> [RECORDS FOR PROCESSING]
--*--
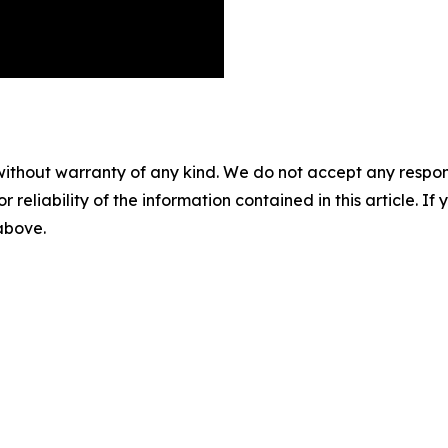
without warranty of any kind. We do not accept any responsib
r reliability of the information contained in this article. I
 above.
--*--
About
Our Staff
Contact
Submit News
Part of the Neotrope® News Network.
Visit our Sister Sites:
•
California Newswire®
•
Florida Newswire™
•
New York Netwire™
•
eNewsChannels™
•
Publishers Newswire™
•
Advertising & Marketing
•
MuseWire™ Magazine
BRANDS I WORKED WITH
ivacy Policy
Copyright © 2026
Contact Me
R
--*--
> [EXERCISE DIRECTIONS] An answer is complete only when it holds every line above containing the string "Newswire".

> [YOUR SOLUTION]
California Newswire®
Florida Newswire™
Publishers Newswire™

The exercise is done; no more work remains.